I moved to the coastal town of Port Fairy on the South-West coast of Victoria from Melbourne in 1988 and that's where my quilting obsession began. I had always loved craft work but mainly knitting, crocheting and embroidery. I stumbled across a quaint cottage in Warrnambool that provided classes in patchwork and quilting. That sparked an interest and started me on the journey of my own fabric/quilting addiction, which then led me to open two patchwork stores in Port Fairy where I was able to share, teach and grow my passion, everyday!
What do you find so special about the craft?
I am fascinated by how the piecing of different fabrics can lead to so many designs! I've also loved to watch how the craft has evolved from the early days where everything was hand stitched and hand pieced, to now being able to use machines, meaning I can make more, and faster.
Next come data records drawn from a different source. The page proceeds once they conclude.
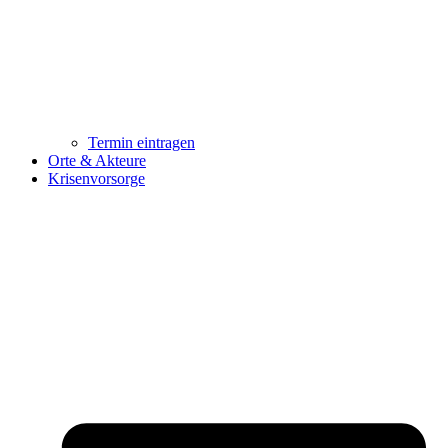
Termin eintragen
Orte & Akteure
Krisenvorsorge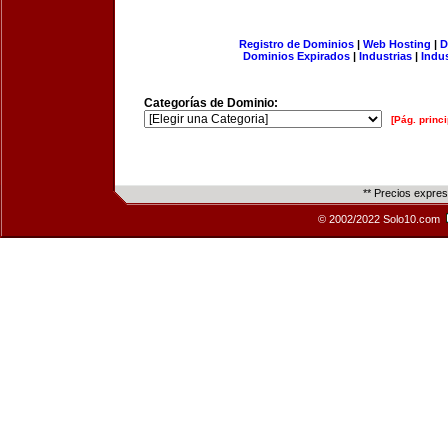
Registro de Dominios
|
Web Hosting
|
D
Dominios Expirados
|
Industrias
|
Indu
Categorías de Dominio:
[Pág. princi
** Precios expre
© 2002/2022 Solo10.com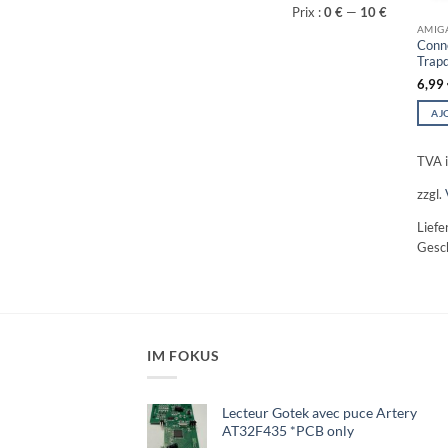
Prix
Prix
Prix :
0 €
—
10 €
min
max
AMIG
Conn
Trap
6,99
AJ
TVA i
zzgl.
Liefe
Gesch
IM FOKUS
Lecteur Gotek avec puce Artery
AT32F435 *PCB only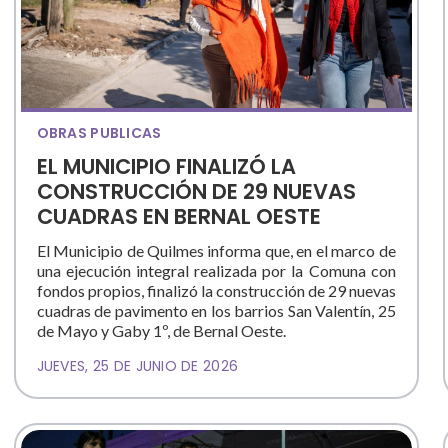
OBRAS PUBLICAS
EL MUNICIPIO FINALIZÓ LA
CONSTRUCCIÓN DE 29 NUEVAS
CUADRAS EN BERNAL OESTE
El Municipio de Quilmes informa que, en el marco de
una ejecución integral realizada por la Comuna con
fondos propios, finalizó la construcción de 29 nuevas
cuadras de pavimento en los barrios San Valentín, 25
de Mayo y Gaby 1º, de Bernal Oeste.
JUEVES, 25 DE JUNIO DE 2026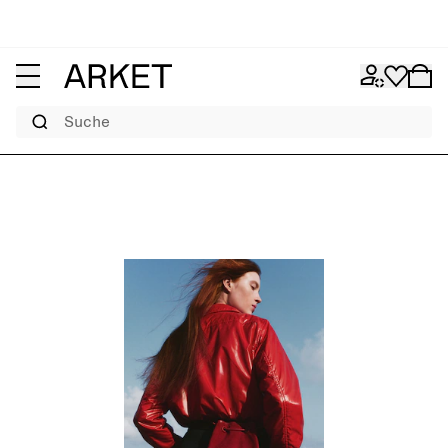
Suche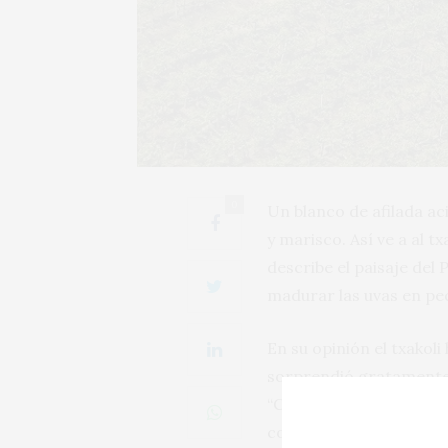
0
Un blanco de afilada a
y marisco. Así ve a al t
describe el paisaje de
madurar las uvas en pe
En su opinión el txakol
sorprendió gratamente l
“Cosechan más tarde, t
conclusión, “que si bie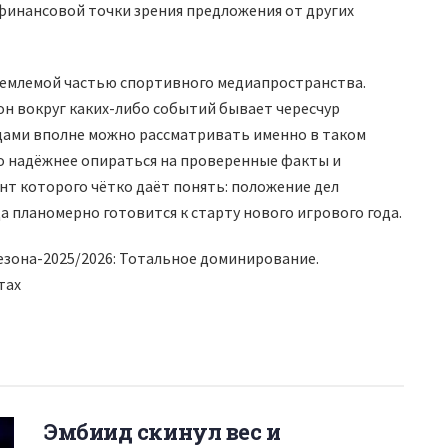
финансовой точки зрения предложения от других
ъемлемой частью спортивного медиапространства.
 вокруг каких-либо событий бывает чересчур
цами вполне можно рассматривать именно в таком
до надёжнее опираться на проверенные факты и
нт которого чётко даёт понять: положение дел
а планомерно готовится к старту нового игрового года.
сезона-2025/2026: Тотальное доминирование.
тах
Эмбиид скинул вес и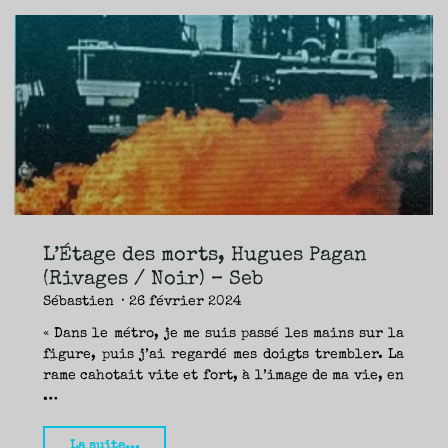
indigents,
Hugues
Pagan
:
le
patron
est
de
retour
(Rivages
L’Étage des morts, Hugues Pagan
/
(Rivages / Noir) – Seb
Noir)
Sébastien
26 février 2024
–
« Dans le métro, je me suis passé les mains sur la
Seb
figure, puis j’ai regardé mes doigts trembler. La
&
rame cahotait vite et fort, à l’image de ma vie, en
Nicolas"
…
"L’Étage
La suite...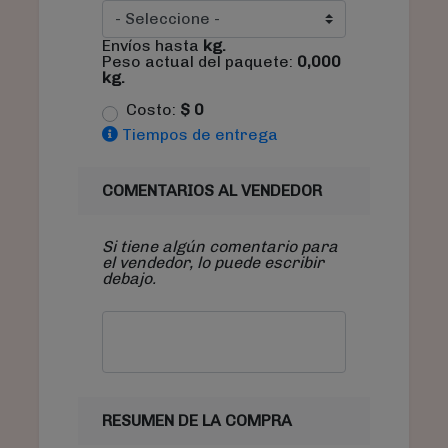
Envíos hasta
kg.
Peso actual del paquete:
0,000
kg.
Costo:
$
0
Tiempos de entrega
COMENTARIOS AL VENDEDOR
Si tiene algún comentario para
el vendedor, lo puede escribir
debajo.
RESUMEN DE LA COMPRA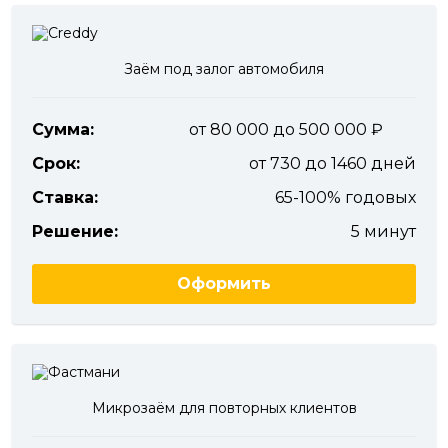
Заём под залог автомобиля
Сумма:
от 80 000 до 500 000
Срок:
от 730 до 1460 дней
Ставка:
65-100% годовых
Решение:
5 минут
Оформить
Микрозаём для повторных клиентов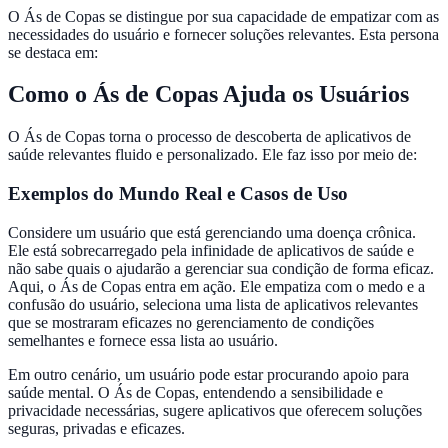
O Ás de Copas se distingue por sua capacidade de empatizar com as
necessidades do usuário e fornecer soluções relevantes. Esta persona
se destaca em:
Como o Ás de Copas Ajuda os Usuários
O Ás de Copas torna o processo de descoberta de aplicativos de
saúde relevantes fluido e personalizado. Ele faz isso por meio de:
Exemplos do Mundo Real e Casos de Uso
Considere um usuário que está gerenciando uma doença crônica.
Ele está sobrecarregado pela infinidade de aplicativos de saúde e
não sabe quais o ajudarão a gerenciar sua condição de forma eficaz.
Aqui, o Ás de Copas entra em ação. Ele empatiza com o medo e a
confusão do usuário, seleciona uma lista de aplicativos relevantes
que se mostraram eficazes no gerenciamento de condições
semelhantes e fornece essa lista ao usuário.
Em outro cenário, um usuário pode estar procurando apoio para
saúde mental. O Ás de Copas, entendendo a sensibilidade e
privacidade necessárias, sugere aplicativos que oferecem soluções
seguras, privadas e eficazes.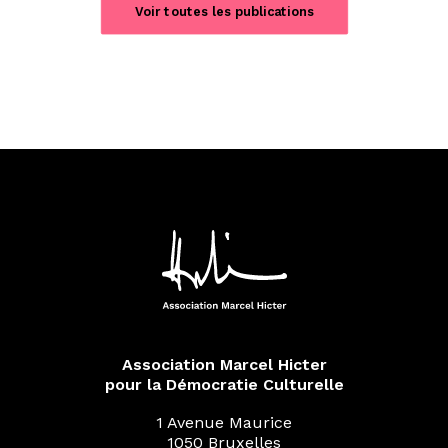
Voir toutes les publications
Association Marcel Hicter
pour la Démocratie Culturelle
1 Avenue Maurice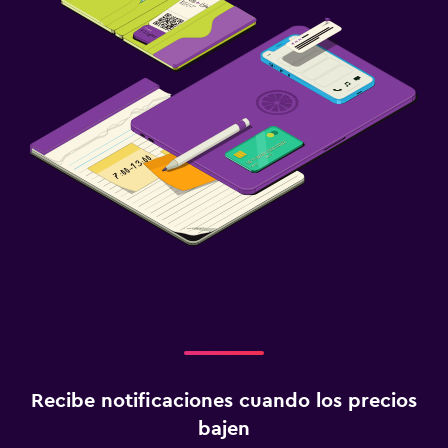
Recibe notificaciones cuando los precios
bajen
I also love how patchwork and quilting brings people together, I have made a lot of friendships through our joint addiction of craft.
What do you most enjoy about the process and the results?
It can be quite therapeutic for me to sit and sew (especially, when things are working out!) and I get a real sense of satisfaction and pride when I see the outcome of my creating.
How did quilting for your friends and family evolve into making the Gorman Up-Cycle quilts / working with Gorman?
I have made many a quilt for friends, family and commission work, with almost all of my children, grandchildren, nieces/nephews, brothers/sisters and close friends owning one of my creations! I was approached by gorman actually via my daughter Kayla who pitched the idea to work on this fab upcycling project. I couldn't think of a better way to put good use to these gorman fabric remnants, it's been so great to work with all these fun prints and colour.
How long does it take to make a single quilt?
Depending on the size of the quilt, the design and the method used varies...an average queen sized quilt pieced together on a sewing machine can take many hours! The cutting of the fabric is as time consuming as the piecing. I would say these 2 processes could take approx 6-8 hours. The actual sandwiching of the quilt together (piecing the back of the quilt to the front with a stitched pattern) could add another 10-12 hours depending on the complexity of the quilting pattern as I will often stitch the design by hand. So you really need to have passion to be able to see your quilt to the finish, as sometimes you’re in for the long haul!
Do you have a favourite quilt from the collection? And / or that you’ve ever made? And why?
My favourite quilt in the Gorman collection would have to be the Flying Geese quilt, which are rows of printed triangles pieced with baby pink linen, and was the first quilt I made for the project all those months ago! There are 2 other designs that are memorable which I have made for myself in the past. The Wedding Ring, which I vowed I’d only ever attempt once as it was so time consuming, lots of intricate piecing and hand quilting. I guess that quilt gave me the most satisfaction of completing as it was the most intense sewing I have done to date, I sleep under it every night! The other was a quilt called Kaleidoscope. Which is really amazing how one piece of fabric can result in 12 different blocks. Really, each quilt I have made ends up usually being a favourite. Quilting can be a real addiction! And not a cheap craft by any means so each quilt becomes special in its own way.